Morton said that he expects state education to need that extra money this year.

“This year, we will be in proration,” he said. “We are subject to the national economy like everyone else, and the two big taxes in education in Alabama are sales tax and income tax. As the economy has slowed down, there have been businesses that have had to lay people off or not give raises, so that slowed the income tax growth. Then, with this gasoline issue, people don’t have as much discretionary income as they used to have, so they don’t buy as many clothes or other things that go into the sales tax.

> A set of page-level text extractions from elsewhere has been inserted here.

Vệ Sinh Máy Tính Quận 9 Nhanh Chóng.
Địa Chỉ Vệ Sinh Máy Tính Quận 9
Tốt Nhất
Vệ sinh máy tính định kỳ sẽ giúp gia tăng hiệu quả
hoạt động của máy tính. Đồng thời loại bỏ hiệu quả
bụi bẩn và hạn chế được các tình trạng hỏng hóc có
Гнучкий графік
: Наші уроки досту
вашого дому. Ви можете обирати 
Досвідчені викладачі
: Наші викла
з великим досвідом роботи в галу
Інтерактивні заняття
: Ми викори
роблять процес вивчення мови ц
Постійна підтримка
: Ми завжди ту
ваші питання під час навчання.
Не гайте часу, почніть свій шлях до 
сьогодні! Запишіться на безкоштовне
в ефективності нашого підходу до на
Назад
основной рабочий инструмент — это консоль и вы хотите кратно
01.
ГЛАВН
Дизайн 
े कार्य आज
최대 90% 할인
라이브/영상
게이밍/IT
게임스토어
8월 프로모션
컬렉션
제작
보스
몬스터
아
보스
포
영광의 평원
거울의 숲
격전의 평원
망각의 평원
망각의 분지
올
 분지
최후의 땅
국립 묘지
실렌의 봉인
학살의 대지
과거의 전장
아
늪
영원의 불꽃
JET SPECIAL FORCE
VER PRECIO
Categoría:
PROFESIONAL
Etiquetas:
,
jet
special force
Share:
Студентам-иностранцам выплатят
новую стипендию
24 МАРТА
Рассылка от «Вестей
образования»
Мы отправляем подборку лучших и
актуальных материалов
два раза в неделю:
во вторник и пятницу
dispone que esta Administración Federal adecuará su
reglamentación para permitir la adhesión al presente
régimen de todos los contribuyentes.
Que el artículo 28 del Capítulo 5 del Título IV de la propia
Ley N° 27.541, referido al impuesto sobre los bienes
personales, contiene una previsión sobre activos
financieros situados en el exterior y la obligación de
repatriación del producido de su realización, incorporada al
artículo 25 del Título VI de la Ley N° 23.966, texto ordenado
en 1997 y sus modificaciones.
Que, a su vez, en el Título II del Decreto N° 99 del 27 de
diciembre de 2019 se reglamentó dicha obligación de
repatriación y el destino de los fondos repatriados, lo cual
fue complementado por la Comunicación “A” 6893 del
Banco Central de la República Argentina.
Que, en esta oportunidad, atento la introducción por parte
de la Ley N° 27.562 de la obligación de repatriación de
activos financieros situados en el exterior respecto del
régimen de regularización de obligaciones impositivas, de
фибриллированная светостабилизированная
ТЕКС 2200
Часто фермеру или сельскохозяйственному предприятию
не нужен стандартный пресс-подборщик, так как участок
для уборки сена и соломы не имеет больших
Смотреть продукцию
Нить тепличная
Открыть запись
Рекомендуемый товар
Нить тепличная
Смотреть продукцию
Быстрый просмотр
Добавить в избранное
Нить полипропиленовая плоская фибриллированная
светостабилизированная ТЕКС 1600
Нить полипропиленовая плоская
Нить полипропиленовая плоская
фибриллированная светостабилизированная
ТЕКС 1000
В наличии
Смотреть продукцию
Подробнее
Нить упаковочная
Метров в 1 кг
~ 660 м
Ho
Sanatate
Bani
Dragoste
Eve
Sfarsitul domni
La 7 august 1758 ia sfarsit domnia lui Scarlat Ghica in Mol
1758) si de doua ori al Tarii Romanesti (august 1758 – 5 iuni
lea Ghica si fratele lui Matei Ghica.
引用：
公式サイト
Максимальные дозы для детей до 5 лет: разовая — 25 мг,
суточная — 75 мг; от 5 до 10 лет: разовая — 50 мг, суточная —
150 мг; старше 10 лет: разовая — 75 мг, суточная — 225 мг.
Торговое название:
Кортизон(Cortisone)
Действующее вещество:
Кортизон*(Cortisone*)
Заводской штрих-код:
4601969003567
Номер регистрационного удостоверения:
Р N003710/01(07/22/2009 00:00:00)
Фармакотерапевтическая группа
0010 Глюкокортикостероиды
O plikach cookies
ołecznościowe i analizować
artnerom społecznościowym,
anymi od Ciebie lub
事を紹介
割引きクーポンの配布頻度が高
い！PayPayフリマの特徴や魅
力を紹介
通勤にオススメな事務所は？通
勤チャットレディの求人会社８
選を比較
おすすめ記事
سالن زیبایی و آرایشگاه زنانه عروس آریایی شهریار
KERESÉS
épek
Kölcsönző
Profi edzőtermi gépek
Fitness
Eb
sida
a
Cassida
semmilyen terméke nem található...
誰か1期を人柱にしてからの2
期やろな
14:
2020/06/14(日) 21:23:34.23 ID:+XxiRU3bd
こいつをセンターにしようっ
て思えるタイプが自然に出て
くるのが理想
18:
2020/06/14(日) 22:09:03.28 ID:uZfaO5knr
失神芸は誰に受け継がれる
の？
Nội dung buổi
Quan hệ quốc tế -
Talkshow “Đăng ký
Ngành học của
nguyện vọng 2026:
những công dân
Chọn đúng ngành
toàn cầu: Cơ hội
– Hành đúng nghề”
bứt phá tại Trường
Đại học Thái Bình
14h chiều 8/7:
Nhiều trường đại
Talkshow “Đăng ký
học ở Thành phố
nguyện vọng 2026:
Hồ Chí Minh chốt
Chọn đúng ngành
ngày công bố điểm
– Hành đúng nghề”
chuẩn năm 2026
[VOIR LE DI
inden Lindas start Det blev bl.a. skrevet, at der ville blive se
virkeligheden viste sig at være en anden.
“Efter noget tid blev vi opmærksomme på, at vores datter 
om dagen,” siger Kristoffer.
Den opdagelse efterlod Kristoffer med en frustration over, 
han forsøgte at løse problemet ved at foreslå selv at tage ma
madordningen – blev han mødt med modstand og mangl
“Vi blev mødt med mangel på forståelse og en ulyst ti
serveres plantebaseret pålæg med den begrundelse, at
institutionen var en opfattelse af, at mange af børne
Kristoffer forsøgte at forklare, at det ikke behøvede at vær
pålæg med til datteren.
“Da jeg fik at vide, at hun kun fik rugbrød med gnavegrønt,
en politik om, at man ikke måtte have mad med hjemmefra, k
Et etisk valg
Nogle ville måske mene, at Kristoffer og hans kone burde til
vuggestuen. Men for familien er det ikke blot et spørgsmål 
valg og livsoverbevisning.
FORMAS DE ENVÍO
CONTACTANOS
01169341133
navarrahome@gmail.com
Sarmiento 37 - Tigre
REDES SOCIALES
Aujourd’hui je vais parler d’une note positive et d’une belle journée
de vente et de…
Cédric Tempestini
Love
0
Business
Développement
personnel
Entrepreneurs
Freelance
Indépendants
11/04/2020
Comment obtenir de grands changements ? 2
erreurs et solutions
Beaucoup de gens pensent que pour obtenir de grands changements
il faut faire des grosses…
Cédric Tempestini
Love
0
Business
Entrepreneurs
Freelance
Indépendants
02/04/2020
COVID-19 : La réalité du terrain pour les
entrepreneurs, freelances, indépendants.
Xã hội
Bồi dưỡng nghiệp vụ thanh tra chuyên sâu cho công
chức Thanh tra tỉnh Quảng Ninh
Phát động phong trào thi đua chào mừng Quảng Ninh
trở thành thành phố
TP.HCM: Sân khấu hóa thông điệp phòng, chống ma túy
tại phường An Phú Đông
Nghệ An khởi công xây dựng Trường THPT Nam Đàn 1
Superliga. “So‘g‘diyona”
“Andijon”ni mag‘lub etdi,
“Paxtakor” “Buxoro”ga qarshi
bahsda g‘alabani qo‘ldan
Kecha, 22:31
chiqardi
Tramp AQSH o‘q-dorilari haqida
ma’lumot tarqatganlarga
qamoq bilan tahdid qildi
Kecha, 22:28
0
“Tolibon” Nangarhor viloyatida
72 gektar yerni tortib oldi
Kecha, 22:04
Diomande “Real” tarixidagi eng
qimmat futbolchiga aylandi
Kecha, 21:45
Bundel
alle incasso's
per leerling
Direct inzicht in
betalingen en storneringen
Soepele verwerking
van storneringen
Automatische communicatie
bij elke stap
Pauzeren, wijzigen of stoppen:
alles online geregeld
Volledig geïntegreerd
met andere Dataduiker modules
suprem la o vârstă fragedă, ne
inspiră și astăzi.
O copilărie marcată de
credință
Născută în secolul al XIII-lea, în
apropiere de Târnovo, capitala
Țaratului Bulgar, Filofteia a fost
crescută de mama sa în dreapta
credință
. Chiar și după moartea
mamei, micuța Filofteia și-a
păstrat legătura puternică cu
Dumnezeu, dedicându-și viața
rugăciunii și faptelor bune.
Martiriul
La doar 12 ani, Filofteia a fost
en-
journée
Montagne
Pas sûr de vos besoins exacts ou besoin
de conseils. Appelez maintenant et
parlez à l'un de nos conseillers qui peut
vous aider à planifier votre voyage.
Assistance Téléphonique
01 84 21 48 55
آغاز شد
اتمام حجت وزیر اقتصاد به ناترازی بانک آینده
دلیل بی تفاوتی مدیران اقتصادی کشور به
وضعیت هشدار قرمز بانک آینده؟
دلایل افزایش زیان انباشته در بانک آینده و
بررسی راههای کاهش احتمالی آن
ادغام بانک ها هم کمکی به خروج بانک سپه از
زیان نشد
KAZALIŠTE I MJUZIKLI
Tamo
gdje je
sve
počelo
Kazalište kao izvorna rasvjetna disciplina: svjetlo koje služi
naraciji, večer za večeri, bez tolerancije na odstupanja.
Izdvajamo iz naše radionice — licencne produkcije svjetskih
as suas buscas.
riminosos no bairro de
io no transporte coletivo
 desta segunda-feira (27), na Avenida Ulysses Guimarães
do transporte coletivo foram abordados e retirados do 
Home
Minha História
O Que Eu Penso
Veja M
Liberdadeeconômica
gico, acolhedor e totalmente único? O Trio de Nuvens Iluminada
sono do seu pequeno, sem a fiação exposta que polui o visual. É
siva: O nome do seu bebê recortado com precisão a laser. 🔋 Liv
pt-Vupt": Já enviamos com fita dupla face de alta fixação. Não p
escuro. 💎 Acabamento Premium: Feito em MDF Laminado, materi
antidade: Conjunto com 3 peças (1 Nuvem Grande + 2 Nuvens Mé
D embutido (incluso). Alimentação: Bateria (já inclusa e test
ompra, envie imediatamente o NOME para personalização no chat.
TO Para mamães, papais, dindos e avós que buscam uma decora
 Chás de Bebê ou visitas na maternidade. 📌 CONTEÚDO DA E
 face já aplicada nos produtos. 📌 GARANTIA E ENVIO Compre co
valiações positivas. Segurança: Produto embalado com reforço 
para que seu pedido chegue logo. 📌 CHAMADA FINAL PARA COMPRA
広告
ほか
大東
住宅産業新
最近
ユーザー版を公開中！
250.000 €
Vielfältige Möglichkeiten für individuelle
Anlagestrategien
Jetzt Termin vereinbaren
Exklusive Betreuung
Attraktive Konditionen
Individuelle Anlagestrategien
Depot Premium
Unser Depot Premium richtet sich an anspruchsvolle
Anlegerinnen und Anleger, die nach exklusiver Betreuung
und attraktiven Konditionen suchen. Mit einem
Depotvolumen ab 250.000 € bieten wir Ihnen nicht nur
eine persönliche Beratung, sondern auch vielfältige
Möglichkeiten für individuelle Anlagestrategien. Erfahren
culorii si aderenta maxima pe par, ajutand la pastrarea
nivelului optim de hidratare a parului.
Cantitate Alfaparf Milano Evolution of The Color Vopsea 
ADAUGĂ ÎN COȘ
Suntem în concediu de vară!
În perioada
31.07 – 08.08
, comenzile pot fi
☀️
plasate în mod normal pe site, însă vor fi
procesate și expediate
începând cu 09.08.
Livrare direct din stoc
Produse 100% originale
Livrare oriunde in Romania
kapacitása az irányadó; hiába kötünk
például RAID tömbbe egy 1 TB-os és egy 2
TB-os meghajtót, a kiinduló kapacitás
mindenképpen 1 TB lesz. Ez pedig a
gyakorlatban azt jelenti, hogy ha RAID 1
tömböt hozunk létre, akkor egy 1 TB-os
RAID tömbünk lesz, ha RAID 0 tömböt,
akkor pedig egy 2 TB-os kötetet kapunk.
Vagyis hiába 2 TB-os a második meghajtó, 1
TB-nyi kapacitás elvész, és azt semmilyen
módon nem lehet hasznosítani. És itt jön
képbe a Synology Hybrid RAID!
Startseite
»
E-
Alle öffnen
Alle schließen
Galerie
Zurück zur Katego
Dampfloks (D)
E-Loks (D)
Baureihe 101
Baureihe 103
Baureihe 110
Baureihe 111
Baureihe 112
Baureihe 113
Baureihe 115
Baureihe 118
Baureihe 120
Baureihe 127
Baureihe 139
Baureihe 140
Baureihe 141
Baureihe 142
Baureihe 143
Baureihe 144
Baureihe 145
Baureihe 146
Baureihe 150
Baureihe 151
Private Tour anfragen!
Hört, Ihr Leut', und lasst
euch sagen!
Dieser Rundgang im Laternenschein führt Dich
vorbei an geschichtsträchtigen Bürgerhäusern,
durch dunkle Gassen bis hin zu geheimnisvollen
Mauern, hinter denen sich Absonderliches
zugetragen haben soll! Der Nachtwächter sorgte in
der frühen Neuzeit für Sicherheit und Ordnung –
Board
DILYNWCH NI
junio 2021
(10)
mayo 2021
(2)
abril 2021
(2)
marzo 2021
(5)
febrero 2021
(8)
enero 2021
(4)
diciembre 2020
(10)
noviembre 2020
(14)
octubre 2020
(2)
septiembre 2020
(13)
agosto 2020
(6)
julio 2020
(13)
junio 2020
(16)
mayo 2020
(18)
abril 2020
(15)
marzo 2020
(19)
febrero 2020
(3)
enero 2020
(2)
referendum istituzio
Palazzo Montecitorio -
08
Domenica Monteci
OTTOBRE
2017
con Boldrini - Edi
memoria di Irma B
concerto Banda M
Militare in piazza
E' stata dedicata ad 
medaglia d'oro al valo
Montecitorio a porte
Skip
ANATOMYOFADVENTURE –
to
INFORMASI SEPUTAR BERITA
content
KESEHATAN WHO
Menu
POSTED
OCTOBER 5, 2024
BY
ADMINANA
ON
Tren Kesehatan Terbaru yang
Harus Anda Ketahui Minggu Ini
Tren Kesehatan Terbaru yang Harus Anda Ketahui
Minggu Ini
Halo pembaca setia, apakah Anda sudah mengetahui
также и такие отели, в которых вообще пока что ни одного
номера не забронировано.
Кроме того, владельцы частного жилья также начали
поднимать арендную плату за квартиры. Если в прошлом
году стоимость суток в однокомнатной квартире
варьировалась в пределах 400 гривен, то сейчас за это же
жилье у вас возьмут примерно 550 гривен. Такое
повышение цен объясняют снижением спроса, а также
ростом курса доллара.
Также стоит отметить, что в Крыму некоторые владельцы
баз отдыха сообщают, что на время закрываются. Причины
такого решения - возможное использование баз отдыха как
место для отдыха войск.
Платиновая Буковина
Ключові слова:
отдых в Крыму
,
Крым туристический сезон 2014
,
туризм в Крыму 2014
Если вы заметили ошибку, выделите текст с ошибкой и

“We’re seeing a slowdown. The fiscal year that ended Tuesday, we saw a negative amount of sales tax; it actually went down a full percentage point from the previous year. That means that the budget that we started Wednesday will be in proration.

“This amendment will allow education to access that money from the oil and gas trust fund up to 6.5 percent, and in numbers, that means that we could get up to $435 million, if we had to get that much, and help level out the pain of proration over several years. We would have to pay it back; I mean, it’s not free money. We would get it and have to pay it back over the next six years and not have education suffer all of it in one year. It’s a good way to get through those downturns.

“It’s not a tax,” he said. “It won’t cost anybody any money. Nothing is going to change on the tax scene, but it will allow education to get through proration a little easier than we would if it wouldn’t pass.”

The vote for the constitutional amendment will be in the general election on Nov. 4. Gov. Bob Riley supports the amendment.

“What we need is a leveling effect,” Riley said on Wednesday, “so if the economy goes down, you don’t have to cut the programs off. Those are the programs that are just blowing every other state away. The last thing we need to do is to shut them down, then have to start them back up a year or two from now.

“It really comes at a terrible time, because we are seeing so many positives,” Morton said. “We’ve got reading scores going up, math scores going up, distance ed. going into all our high schools — just showing great growth in so many areas, and it hurts me to think about all of that coming to a screeching halt, just when we’re getting this momentum going.”

Demopolis City Schools superintendent Dr. L. Wayne Vickers also wholeheartedly supports the amendment, saying it is vitally needed to help maintain the level of education and keep it on the upswing, as it has been in recent years.